WellCare sued its former executives and that action was stayed pending the outcome of the criminal trial, Maurer said.

“We have made significant changes to the governance of our company to help ensure that this never happens again,” he said.

The case is U.S. v. Farha, 11-cr-00115, U.S. District Court, Middle District of Florida (Tampa).

Chemical Makers Lose Court Challenge to Train Safety Rules

Chemical makers failed to show any harm from a rule boosting safety requirements for shipping dangerous substances by rail, a U.S. appeals court said, throwing out a lawsuit challenging the 2012 regulation.

The Arlington, Virginia-base Chlorine Institute argued that the Federal Railroad Administration rule would constrain or eliminate chemical makers’ ability to ship products by rail.

Judge Karen LeCraft Henderson, writing for a three-judge panel of the U.S. Court of Appeals in Washington, found any impact described by the chemical makers to be “at most -- speculative.”

The Chlorine Institute also didn’t argue that any carrier actually diminished any individual member’s shipping ability, “only that it could do so,” Henderson wrote.

Frank Reiner, president of the institute, said the group was reviewing the decision and had no immediate comment.

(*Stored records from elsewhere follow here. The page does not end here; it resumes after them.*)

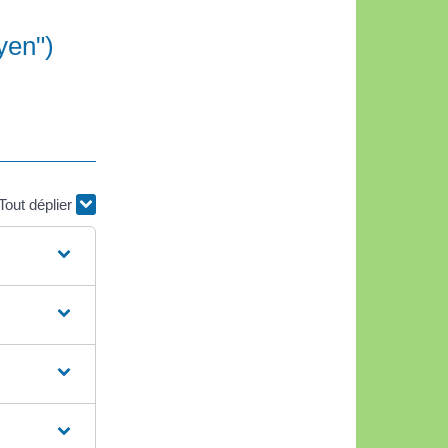
yen")
Tout déplier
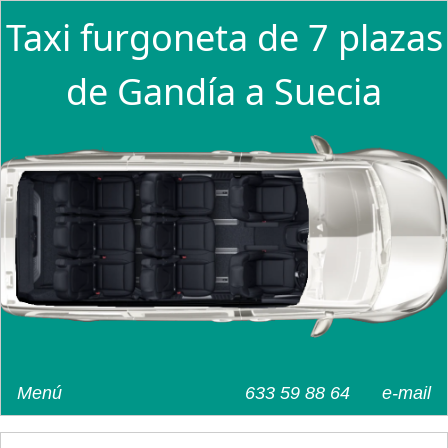
Taxi furgoneta de 7 plazas
de Gandía a Suecia
Menú
633 59 88 64
e-mail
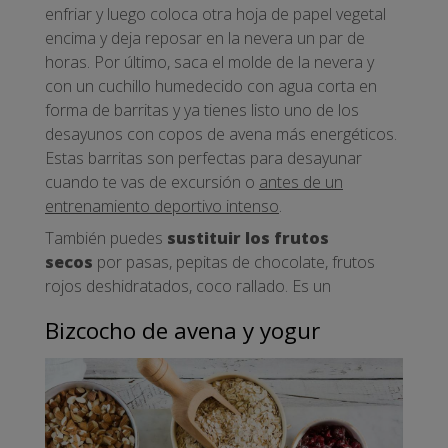
enfriar y luego coloca otra hoja de papel vegetal
encima y deja reposar en la nevera un par de
horas. Por último, saca el molde de la nevera y
con un cuchillo humedecido con agua corta en
forma de barritas y ya tienes listo uno de los
desayunos con copos de avena más energéticos.
Estas barritas son perfectas para desayunar
cuando te vas de excursión o
antes de un
entrenamiento deportivo intenso
.
También puedes
sustituir los frutos
secos
por pasas, pepitas de chocolate, frutos
rojos deshidratados, coco rallado. Es un
Bizcocho de avena y yogur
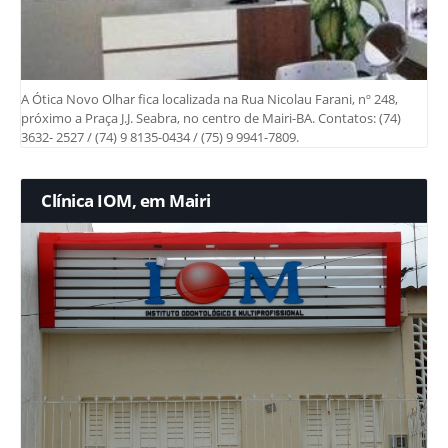
A Ótica Novo Olhar fica localizada na Rua Nicolau Farani, nº 248,
próximo a Praça J.J. Seabra, no centro de Mairi-BA. Contatos: (74)
3632- 2527 / (74) 9 8135-0434 / (75) 9 9941-7809.
Clínica IOM, em Mairi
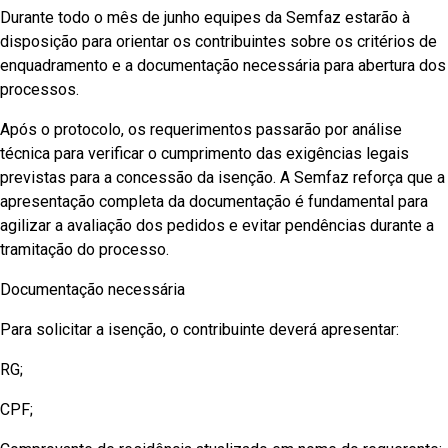
Durante todo o mês de junho equipes da Semfaz estarão à
disposição para orientar os contribuintes sobre os critérios de
enquadramento e a documentação necessária para abertura dos
processos.
Após o protocolo, os requerimentos passarão por análise
técnica para verificar o cumprimento das exigências legais
previstas para a concessão da isenção. A Semfaz reforça que a
apresentação completa da documentação é fundamental para
agilizar a avaliação dos pedidos e evitar pendências durante a
tramitação do processo.
Documentação necessária
Para solicitar a isenção, o contribuinte deverá apresentar:
RG;
CPF;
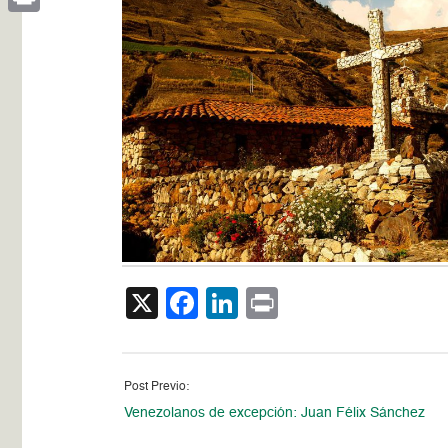
Print
X
Facebook
LinkedIn
Print
Post Previo:
Venezolanos de excepción: Juan Félix Sánchez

The case is Chlorine Institute Inc. v. Federal Railroad Administration, 12-1298, U.S. Court of Appeals for the District of Columbia (Washington).

Interviews/Hearings

Transaction Tax Would ‘Punish’ Repo Market, ECB Official Says

European financial transaction tax would probably hurt the repo market against the unsecured market under current proposals, Cornelia Holthausen, principal adviser at the European Central Bank, said at a conference in London hosted by International Capital Market Association.

Such an effect would likely contradict liquidity rules in Basel III agreement. It is unclear whether the aims of the latest plans for such a tax would be achieved, and what its side effects would be. The levy would probably create distortions if it’s only enacted in a subset of euro area countries, according to Holthausen’s remarks.

Francesco Papadia, former director-general of market operations at the central bank, said interbank secured and unsecured borrowing could dry up if a tax is enacted.

Papadia made the remarks at the same event.

Interbank borrowing would likely be substituted by borrowing and lending from central bank, where repo would be exempted from levy, he said. He sees damage to the overall functionality of the financial system, with little revenue for the public coffers.